Ben Whishaw (“The Danish Girl,” “Skyfall”) plays Michael Banks; Michael is one of the Banks children in the 1964 film, now grown up and struggling following the death of his wife, and facing the loss of his home. He’s a young man becoming beaten-down by life, and the role taps deep wells of feeling.

Searching the attic for a lost document, Michael has a wistful song about his grief and loss.

“Weirdly, the biggest preparation was learning not to sing [the song] too much!” Whishaw laughs, explaining Marshall directed him to abandon a full-throated delivery to instead focus on organic emotion. “You just inhabit it like you would inhabit a monologue, rather than trying to do the notes precisely.”

With a theme of managing difficulty by accessing the inner child, Marshall was intent on finding “real kids, not showbiz kids” to play Anabel, John and Georgie Banks

“The little one, Joel Dawson, had never done [any acting],” says Marshall. “I think he believed he was there. It was beautiful.”

Miranda remembers shooting the youngster’s part of “A Cover Is Not the Book,” where the kids got prop cotton candy.

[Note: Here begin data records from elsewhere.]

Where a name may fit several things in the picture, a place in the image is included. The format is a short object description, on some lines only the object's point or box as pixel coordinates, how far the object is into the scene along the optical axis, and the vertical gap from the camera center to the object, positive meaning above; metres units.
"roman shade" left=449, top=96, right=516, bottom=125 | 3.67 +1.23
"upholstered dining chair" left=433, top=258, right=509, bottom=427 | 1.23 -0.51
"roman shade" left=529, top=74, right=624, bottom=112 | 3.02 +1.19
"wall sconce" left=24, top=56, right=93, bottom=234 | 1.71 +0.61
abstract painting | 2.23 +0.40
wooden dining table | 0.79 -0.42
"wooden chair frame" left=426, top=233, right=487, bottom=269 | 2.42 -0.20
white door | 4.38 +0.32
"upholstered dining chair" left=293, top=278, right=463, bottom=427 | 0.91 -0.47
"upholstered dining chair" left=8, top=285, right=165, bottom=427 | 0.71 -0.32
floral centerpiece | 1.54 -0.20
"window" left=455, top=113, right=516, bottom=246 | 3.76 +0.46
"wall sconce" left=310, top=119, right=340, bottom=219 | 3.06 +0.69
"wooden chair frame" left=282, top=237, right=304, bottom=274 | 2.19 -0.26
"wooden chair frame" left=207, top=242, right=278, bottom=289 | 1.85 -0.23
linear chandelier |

“Joel ate it every time,” says Miranda. “They would have to make new cotton candy for every take. You see him cheering in those scenes, he’s like, ‘Whaaaaaaa!!!!’ because he’s had seven cotton candies. It was really happening to him.”

Meryl Streep connected with Joel and the other children when she was on set to play Topsy, Mary’s cousin.

“I just see her turn to the kids and go, ‘Hey kids, want to learn how to do a pratfall?’ And before anyone could blink, she face-planted so hard that everyone thought, ‘Oh my God, what’s happened?’

“And she said, ‘I learned that at the Yale School of Drama!’”

Dick Van Dyke’s return was special for the cast, particularly so for the new Mary Poppins. “He’s always tapping his foot,” she says, “and he just leaned over, and he sings, ‘It’s a jolly holiday with Mary.’”

“I just said, ‘You’re gonna make me cry,’” she says with a laugh.